▶ **EXERCISE GOAL**:
Transcribe the following entries word for word. End with the line where "an IHC micrograph" appears.

▶ **RECORDS SUPPLIED**:

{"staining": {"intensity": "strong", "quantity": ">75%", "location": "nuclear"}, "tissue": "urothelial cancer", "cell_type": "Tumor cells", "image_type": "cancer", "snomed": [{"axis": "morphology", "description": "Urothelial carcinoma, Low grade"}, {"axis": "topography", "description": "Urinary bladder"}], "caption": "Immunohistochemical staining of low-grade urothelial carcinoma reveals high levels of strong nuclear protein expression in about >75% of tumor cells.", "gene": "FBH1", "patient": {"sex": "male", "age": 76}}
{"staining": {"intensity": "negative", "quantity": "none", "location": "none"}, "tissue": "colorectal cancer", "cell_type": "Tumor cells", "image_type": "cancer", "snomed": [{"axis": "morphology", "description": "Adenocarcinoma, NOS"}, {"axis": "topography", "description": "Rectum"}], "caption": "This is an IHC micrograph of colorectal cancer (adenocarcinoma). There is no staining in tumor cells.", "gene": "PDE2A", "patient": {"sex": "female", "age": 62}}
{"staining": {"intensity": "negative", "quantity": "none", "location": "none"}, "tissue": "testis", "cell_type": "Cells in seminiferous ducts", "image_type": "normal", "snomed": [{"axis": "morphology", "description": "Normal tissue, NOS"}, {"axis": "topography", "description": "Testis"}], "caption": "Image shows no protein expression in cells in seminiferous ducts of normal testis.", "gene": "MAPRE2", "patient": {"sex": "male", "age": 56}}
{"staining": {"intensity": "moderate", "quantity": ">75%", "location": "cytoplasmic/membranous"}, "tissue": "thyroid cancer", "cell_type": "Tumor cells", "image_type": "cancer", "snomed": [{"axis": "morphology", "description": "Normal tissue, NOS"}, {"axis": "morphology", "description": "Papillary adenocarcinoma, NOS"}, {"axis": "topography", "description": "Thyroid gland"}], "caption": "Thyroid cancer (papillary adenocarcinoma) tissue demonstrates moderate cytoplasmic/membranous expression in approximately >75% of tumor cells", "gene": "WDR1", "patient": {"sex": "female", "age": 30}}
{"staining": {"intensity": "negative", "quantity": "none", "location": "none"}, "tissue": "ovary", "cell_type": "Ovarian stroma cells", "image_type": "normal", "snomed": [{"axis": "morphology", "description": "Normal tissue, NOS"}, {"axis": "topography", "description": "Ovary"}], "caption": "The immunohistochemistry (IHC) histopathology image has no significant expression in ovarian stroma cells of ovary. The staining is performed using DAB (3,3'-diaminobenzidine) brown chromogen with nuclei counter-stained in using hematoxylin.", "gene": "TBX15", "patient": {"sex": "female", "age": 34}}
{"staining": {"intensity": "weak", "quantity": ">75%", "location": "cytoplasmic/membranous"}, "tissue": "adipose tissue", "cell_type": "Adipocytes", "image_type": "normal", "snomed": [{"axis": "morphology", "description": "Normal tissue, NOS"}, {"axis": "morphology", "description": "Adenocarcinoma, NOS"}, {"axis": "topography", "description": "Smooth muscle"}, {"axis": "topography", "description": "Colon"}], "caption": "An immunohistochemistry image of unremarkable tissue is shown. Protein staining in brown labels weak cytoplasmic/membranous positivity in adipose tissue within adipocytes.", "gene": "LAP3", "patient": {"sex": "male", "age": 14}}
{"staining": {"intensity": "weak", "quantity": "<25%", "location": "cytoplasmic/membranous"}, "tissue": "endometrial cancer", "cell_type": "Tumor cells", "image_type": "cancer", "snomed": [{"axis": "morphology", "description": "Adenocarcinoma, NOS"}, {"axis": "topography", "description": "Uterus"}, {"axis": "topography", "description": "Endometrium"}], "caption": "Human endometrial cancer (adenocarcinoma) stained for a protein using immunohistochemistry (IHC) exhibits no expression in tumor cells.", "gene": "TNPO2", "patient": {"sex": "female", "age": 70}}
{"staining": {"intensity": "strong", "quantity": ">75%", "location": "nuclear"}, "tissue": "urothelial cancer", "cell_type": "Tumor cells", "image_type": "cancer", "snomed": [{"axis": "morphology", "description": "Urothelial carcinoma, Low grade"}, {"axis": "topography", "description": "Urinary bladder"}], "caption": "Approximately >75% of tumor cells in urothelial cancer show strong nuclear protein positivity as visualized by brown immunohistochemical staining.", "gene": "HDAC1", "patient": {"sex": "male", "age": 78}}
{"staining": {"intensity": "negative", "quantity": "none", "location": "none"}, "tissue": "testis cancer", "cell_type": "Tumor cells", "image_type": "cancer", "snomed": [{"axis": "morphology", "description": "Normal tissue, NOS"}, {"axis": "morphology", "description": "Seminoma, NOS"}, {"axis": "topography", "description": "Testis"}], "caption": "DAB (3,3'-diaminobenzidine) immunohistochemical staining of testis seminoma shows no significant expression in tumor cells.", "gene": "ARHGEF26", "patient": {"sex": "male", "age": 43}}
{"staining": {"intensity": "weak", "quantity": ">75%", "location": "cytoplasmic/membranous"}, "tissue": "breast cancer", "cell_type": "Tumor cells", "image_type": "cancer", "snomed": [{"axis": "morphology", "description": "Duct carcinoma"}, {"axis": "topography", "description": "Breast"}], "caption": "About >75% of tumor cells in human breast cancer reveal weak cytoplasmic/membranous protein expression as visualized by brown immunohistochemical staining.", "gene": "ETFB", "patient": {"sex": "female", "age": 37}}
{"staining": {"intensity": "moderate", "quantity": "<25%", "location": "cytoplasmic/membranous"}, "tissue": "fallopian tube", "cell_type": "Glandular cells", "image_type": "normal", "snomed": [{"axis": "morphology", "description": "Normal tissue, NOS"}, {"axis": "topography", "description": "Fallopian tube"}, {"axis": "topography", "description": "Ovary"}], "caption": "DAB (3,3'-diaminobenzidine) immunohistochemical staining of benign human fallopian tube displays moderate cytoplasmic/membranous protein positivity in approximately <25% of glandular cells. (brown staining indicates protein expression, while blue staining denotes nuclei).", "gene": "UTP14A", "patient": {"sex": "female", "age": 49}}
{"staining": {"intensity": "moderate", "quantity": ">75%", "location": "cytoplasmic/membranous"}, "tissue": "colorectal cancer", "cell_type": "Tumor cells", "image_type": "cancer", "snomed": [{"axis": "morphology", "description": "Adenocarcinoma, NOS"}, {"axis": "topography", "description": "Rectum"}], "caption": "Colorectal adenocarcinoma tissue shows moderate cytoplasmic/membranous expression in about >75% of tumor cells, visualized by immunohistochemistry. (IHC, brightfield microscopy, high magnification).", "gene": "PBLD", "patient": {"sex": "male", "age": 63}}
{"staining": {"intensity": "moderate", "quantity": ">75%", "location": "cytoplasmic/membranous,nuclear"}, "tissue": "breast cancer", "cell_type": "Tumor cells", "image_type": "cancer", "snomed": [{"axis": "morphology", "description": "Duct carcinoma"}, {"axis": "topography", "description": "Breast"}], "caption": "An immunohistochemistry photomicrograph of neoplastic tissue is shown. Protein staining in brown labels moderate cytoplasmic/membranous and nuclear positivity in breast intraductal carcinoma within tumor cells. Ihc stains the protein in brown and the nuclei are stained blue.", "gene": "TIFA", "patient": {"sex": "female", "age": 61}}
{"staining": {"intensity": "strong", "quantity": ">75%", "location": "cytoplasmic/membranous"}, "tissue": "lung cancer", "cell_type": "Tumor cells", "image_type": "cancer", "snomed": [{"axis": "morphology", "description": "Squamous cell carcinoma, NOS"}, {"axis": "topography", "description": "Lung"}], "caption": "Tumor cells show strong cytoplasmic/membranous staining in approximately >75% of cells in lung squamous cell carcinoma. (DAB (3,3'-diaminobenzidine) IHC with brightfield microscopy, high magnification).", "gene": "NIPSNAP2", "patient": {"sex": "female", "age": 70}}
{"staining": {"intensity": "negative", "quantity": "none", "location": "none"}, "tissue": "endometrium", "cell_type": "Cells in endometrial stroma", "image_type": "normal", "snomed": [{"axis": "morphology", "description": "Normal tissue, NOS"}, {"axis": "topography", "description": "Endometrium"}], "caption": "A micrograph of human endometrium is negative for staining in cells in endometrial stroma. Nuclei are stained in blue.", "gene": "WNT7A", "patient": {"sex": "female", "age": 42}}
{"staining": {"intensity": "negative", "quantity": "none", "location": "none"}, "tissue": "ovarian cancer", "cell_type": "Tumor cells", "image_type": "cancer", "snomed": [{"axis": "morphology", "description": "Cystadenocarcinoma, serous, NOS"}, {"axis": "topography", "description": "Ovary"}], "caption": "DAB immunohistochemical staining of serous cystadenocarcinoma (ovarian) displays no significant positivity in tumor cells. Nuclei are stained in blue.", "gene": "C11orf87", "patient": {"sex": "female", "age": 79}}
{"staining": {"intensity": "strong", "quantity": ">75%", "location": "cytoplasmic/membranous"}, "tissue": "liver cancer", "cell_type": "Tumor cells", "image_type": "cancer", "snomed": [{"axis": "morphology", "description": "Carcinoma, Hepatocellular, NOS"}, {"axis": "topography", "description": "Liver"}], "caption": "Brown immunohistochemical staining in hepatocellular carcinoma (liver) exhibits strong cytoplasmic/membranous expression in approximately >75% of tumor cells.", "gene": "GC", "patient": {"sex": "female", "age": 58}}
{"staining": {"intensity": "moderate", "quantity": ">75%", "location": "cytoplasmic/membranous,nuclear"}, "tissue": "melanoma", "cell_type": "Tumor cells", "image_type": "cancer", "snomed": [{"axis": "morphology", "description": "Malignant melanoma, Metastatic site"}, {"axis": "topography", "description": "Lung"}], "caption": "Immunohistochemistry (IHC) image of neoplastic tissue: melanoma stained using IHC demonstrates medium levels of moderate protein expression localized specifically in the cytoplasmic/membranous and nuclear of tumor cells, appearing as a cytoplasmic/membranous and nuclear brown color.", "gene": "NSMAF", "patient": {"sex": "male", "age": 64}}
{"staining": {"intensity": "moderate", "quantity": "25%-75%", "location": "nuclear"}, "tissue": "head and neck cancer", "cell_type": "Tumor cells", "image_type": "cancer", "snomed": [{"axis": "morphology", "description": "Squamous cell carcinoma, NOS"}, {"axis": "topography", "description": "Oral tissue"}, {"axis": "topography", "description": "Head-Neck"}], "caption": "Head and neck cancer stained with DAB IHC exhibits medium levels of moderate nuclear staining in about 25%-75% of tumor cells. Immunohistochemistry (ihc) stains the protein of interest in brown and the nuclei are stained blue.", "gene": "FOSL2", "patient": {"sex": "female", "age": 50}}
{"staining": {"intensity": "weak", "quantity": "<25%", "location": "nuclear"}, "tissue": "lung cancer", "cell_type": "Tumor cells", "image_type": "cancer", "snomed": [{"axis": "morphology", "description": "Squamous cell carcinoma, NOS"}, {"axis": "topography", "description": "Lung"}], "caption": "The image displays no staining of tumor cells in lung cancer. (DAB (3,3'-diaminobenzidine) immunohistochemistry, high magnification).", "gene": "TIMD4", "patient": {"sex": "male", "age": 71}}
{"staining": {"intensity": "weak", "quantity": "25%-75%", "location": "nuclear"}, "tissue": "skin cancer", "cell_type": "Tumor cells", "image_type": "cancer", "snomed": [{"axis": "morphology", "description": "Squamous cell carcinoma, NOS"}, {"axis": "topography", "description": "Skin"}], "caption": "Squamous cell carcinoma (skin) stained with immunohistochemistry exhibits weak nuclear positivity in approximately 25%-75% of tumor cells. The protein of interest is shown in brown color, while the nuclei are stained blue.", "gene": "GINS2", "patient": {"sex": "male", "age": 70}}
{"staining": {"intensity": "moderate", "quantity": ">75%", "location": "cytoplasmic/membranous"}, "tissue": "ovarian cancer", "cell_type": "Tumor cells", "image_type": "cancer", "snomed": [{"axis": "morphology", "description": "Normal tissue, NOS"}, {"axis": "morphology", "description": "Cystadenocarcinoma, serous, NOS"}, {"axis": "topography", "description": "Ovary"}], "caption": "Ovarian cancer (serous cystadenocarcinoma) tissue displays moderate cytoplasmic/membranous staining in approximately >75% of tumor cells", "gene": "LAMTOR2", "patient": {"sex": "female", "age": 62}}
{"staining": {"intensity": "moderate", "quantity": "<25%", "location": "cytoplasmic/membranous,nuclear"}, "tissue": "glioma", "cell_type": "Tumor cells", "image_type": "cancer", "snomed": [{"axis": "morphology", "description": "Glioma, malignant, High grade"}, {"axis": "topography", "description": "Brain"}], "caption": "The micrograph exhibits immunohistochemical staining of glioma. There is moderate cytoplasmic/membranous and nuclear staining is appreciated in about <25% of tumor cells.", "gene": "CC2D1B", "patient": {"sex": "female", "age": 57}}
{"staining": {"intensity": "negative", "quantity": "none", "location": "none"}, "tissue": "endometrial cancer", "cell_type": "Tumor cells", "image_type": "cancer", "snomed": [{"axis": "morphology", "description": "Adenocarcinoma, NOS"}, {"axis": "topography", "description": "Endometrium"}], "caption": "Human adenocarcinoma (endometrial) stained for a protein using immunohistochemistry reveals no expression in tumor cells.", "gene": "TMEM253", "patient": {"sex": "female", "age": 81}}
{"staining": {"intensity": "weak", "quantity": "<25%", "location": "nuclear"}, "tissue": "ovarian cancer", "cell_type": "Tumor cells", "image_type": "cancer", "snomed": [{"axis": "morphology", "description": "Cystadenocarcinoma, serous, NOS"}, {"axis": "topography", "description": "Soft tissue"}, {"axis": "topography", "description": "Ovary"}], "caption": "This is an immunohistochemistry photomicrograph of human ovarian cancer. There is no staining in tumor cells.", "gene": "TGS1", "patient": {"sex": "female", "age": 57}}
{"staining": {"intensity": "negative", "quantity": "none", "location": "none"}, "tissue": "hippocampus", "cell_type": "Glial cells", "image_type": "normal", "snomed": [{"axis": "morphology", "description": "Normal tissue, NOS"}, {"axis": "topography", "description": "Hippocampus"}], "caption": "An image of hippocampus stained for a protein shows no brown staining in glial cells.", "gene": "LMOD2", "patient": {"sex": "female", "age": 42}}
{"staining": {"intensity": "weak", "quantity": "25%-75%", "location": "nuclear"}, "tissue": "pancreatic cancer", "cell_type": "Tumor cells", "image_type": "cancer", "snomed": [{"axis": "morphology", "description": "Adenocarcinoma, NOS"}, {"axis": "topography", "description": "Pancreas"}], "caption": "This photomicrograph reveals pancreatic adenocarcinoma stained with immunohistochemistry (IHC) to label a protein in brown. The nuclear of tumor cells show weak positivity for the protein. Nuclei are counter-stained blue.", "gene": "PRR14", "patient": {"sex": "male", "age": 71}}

▶ **WRITTEN RESPONSE**:
{"staining": {"intensity": "strong", "quantity": ">75%", "location": "nuclear"}, "tissue": "urothelial cancer", "cell_type": "Tumor cells", "image_type": "cancer", "snomed": [{"axis": "morphology", "description": "Urothelial carcinoma, Low grade"}, {"axis": "topography", "description": "Urinary bladder"}], "caption": "Immunohistochemical staining of low-grade urothelial carcinoma reveals high levels of strong nuclear protein expression in about >75% of tumor cells.", "gene": "FBH1", "patient": {"sex": "male", "age": 76}}
{"staining": {"intensity": "negative", "quantity": "none", "location": "none"}, "tissue": "colorectal cancer", "cell_type": "Tumor cells", "image_type": "cancer", "snomed": [{"axis": "morphology", "description": "Adenocarcinoma, NOS"}, {"axis": "topography", "description": "Rectum"}], "caption": "This is an IHC micrograph of colorectal cancer (adenocarcinoma). There is no staining in tumor cells.", "gene": "PDE2A", "patient": {"sex": "female", "age": 62}}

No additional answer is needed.